» TASK REQUIREMENTS: Below is a set of records, and all of them should be retyped exactly, minus the pictures.

Segment Start: TASK INPUT

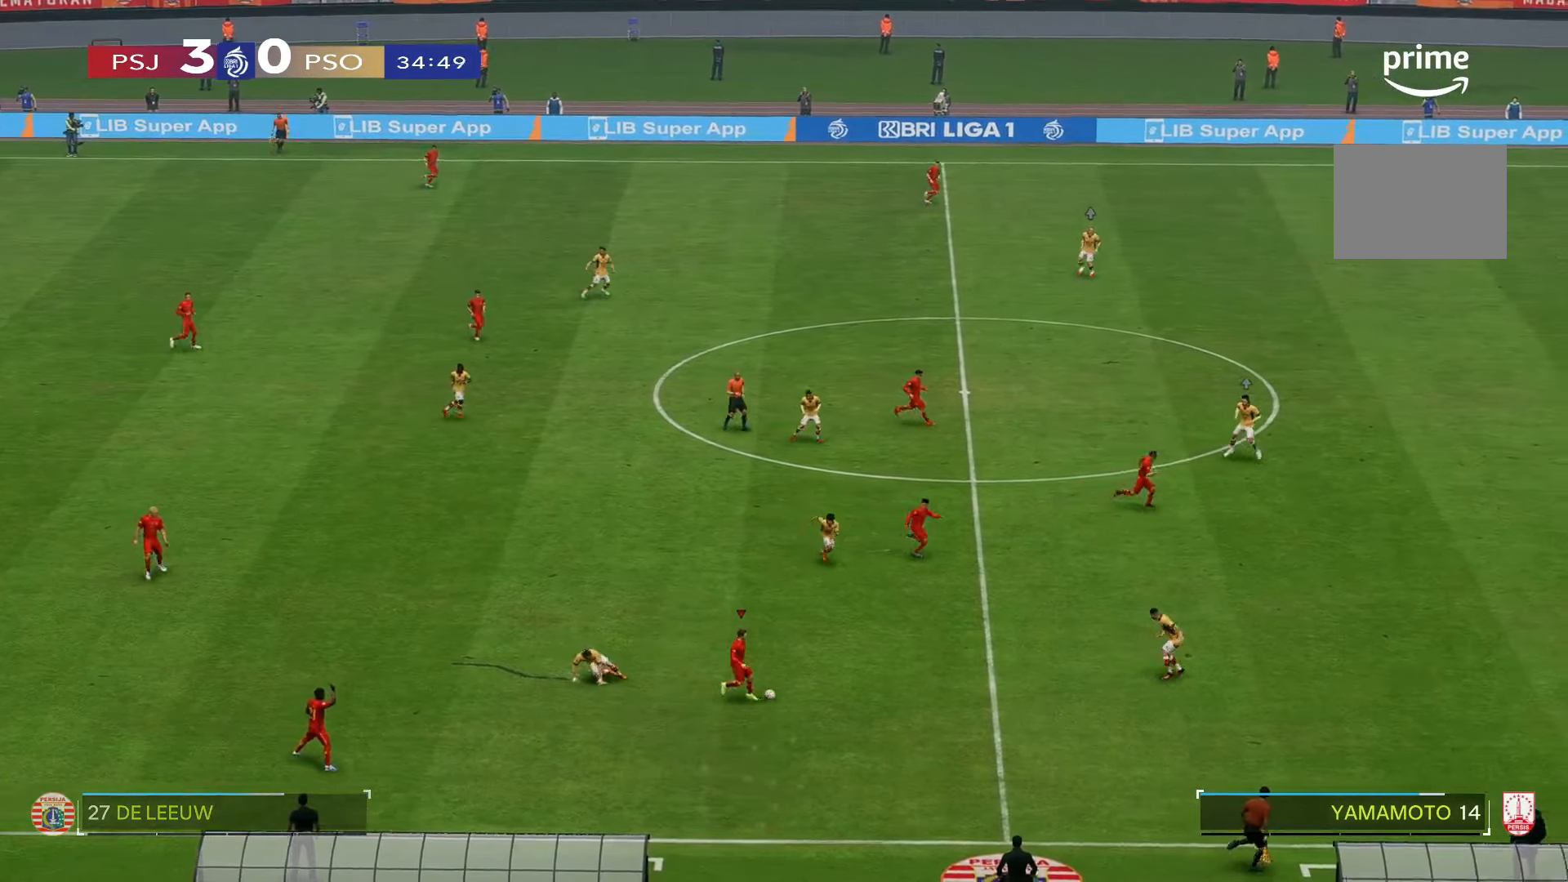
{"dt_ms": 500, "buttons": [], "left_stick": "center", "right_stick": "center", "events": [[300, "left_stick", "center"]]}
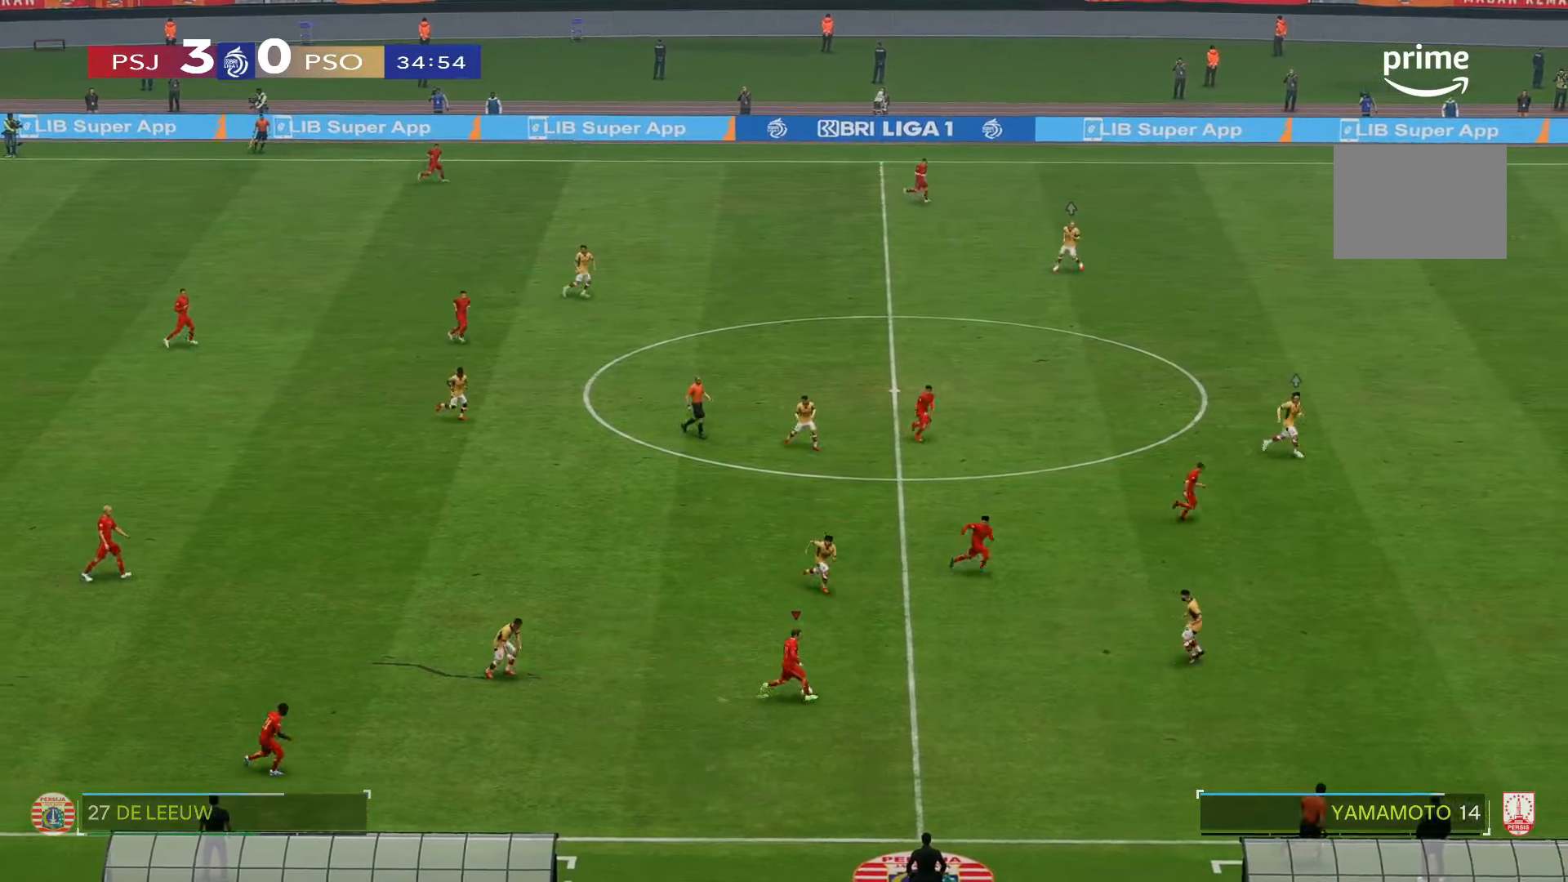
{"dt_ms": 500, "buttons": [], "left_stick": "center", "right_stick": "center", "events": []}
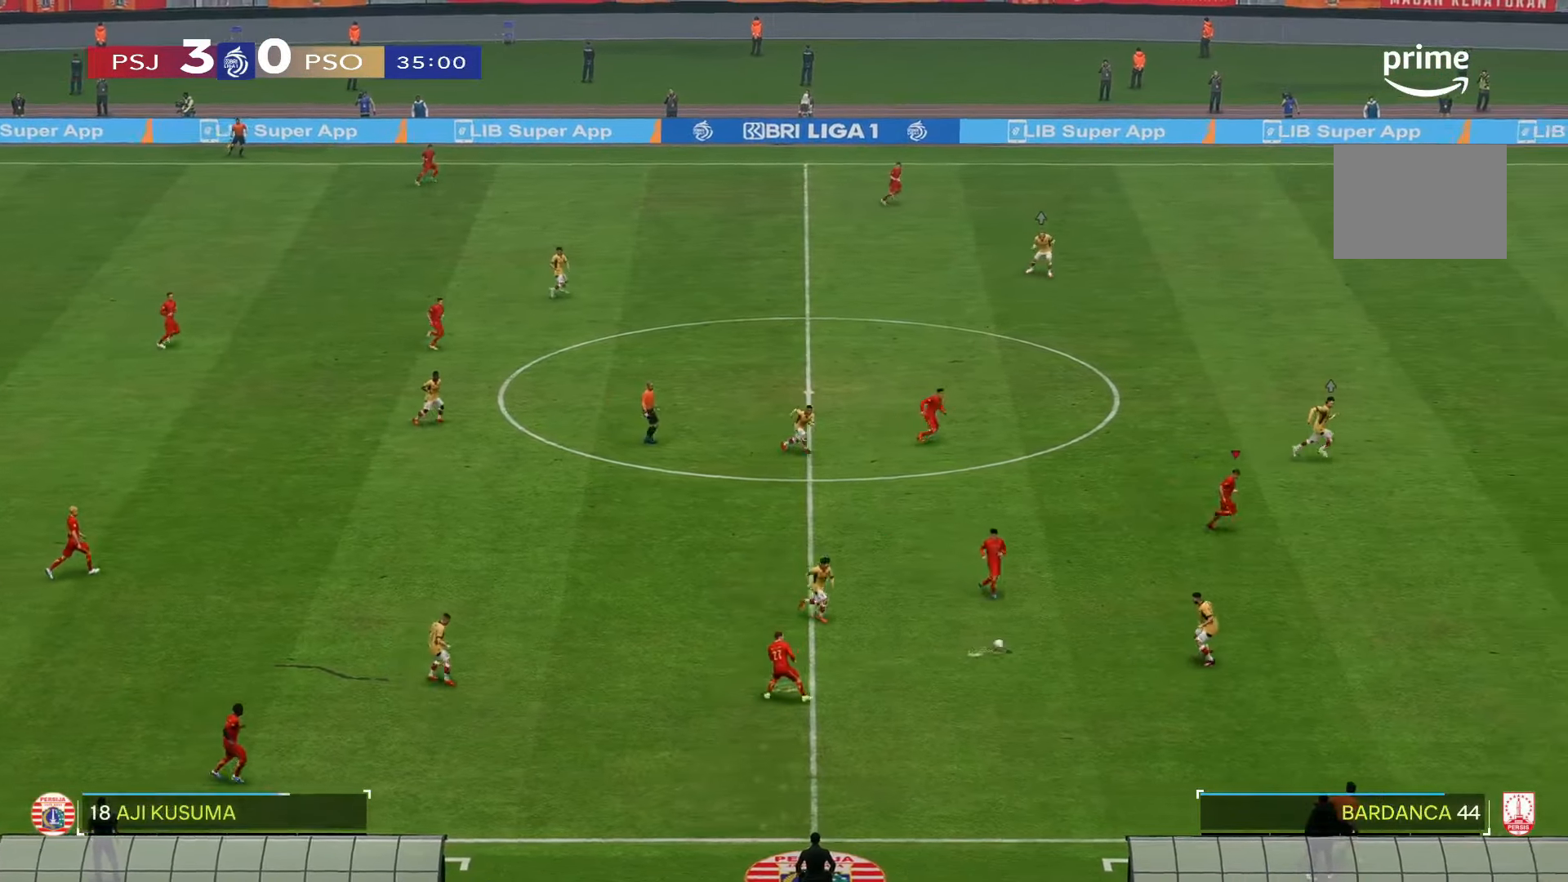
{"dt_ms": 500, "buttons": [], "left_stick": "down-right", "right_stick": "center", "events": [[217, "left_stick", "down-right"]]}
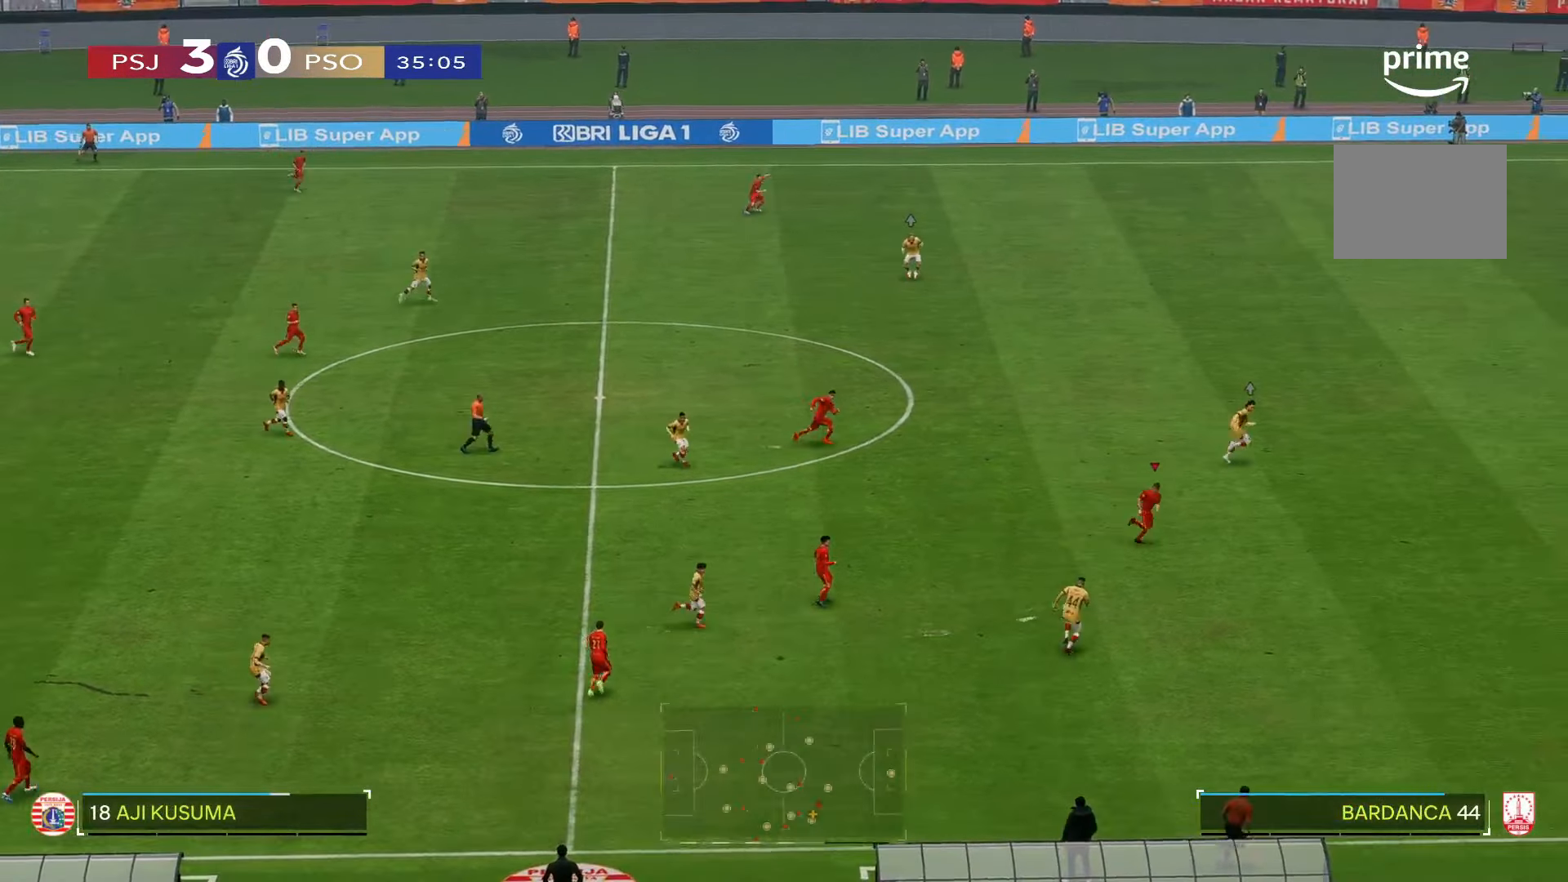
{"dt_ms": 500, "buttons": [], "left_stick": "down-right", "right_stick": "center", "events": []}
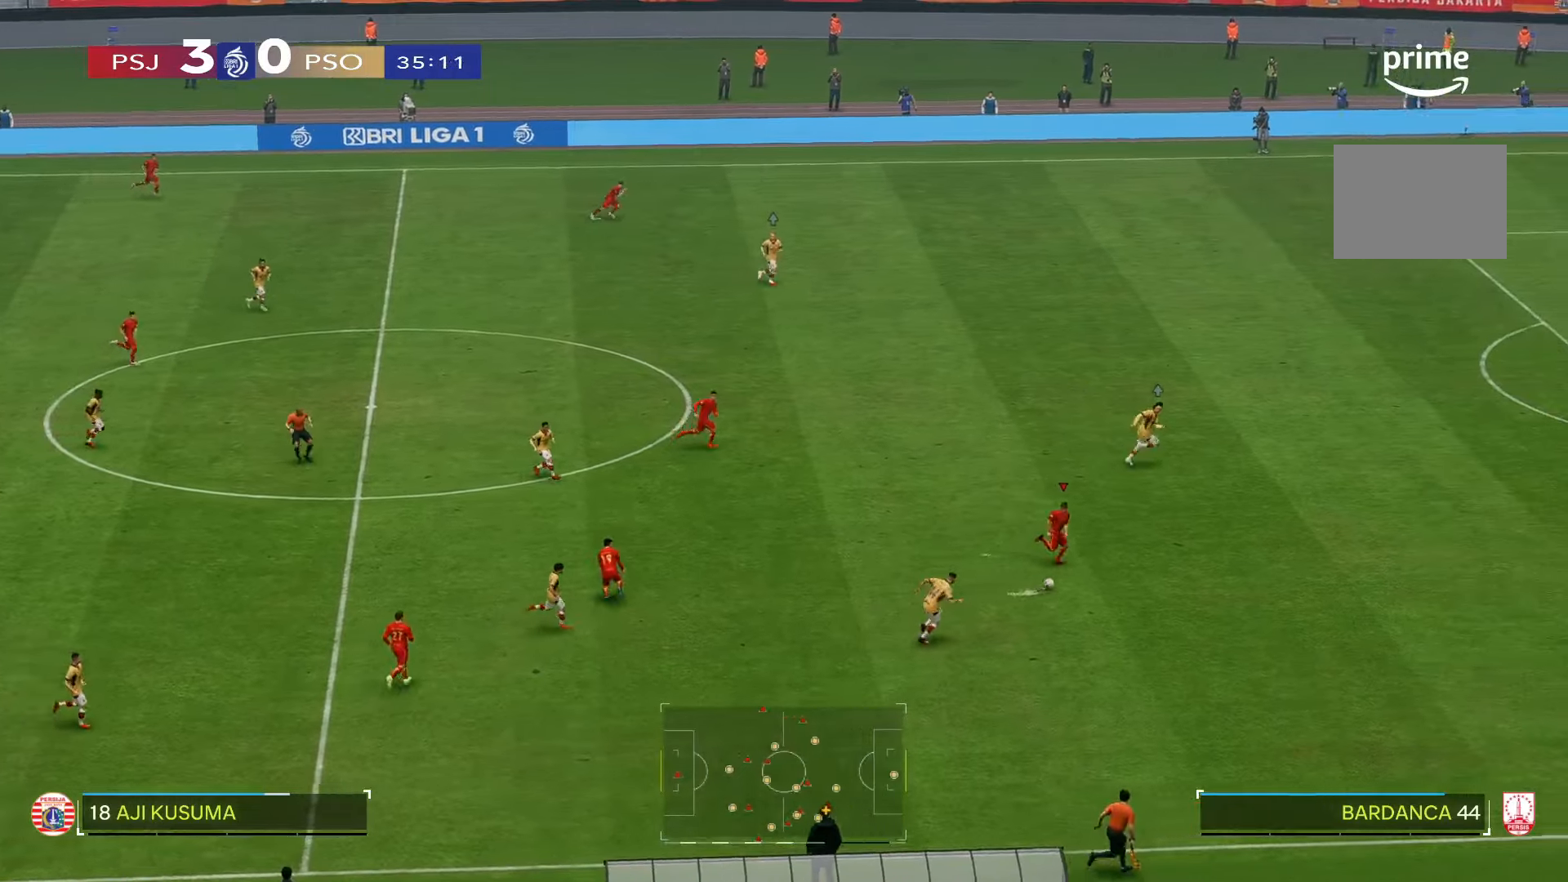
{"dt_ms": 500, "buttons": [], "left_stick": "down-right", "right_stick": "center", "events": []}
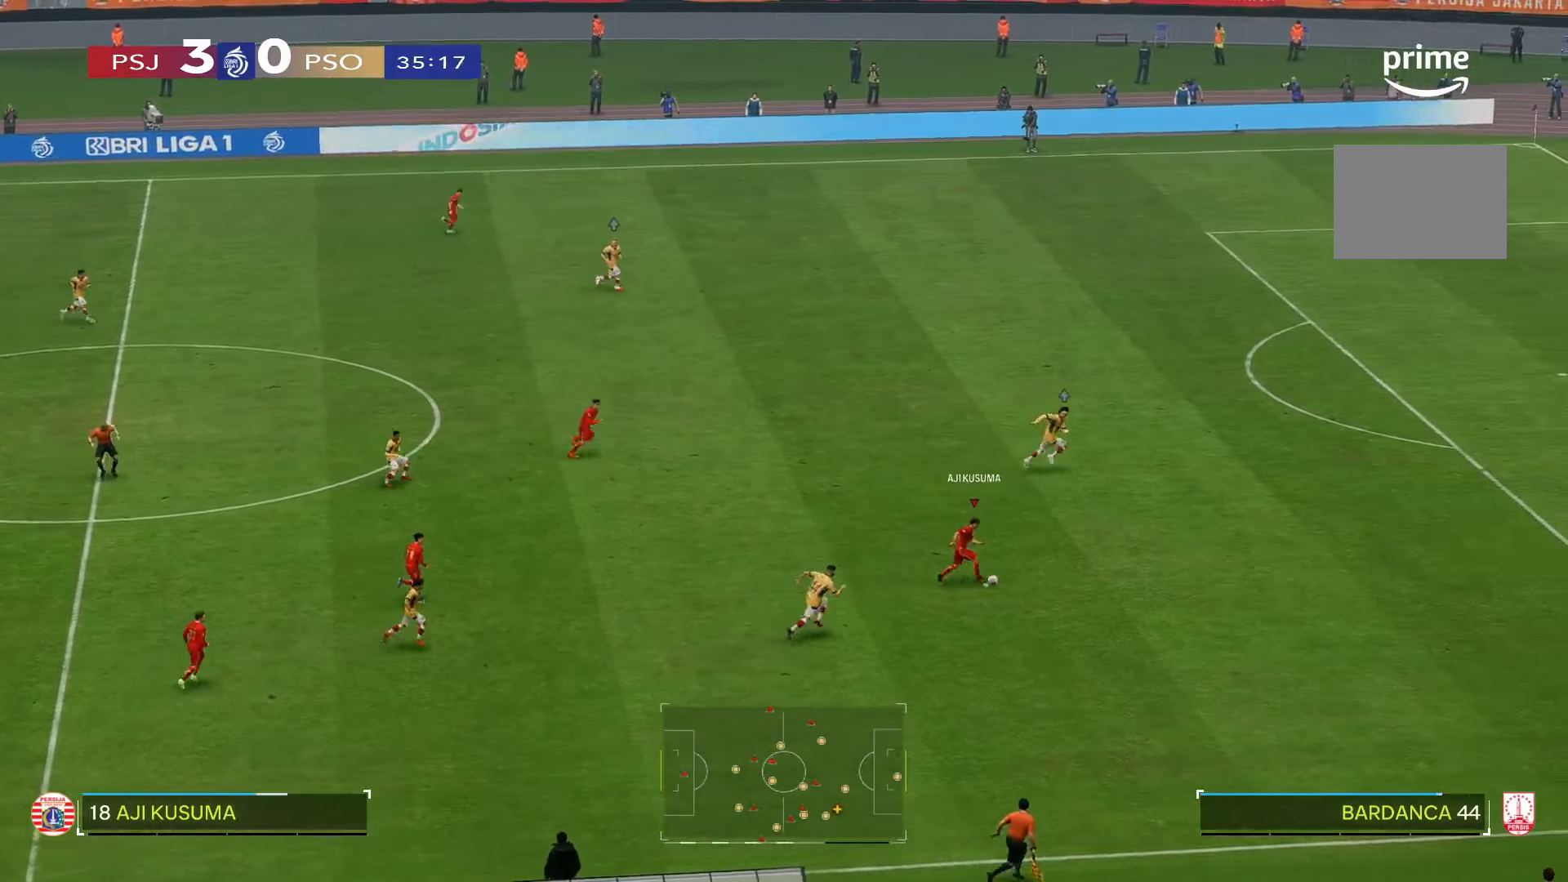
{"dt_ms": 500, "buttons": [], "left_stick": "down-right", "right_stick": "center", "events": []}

Segment End: TASK INPUT

» RESPONSE AREA:
{"dt_ms": 500, "buttons": [], "left_stick": "center", "right_stick": "center", "events": [[300, "left_stick", "center"]]}
{"dt_ms": 500, "buttons": [], "left_stick": "center", "right_stick": "center", "events": []}
{"dt_ms": 500, "buttons": [], "left_stick": "down-right", "right_stick": "center", "events": [[217, "left_stick", "down-right"]]}
{"dt_ms": 500, "buttons": [], "left_stick": "down-right", "right_stick": "center", "events": []}
{"dt_ms": 500, "buttons": [], "left_stick": "down-right", "right_stick": "center", "events": []}
{"dt_ms": 500, "buttons": [], "left_stick": "down-right", "right_stick": "center", "events": []}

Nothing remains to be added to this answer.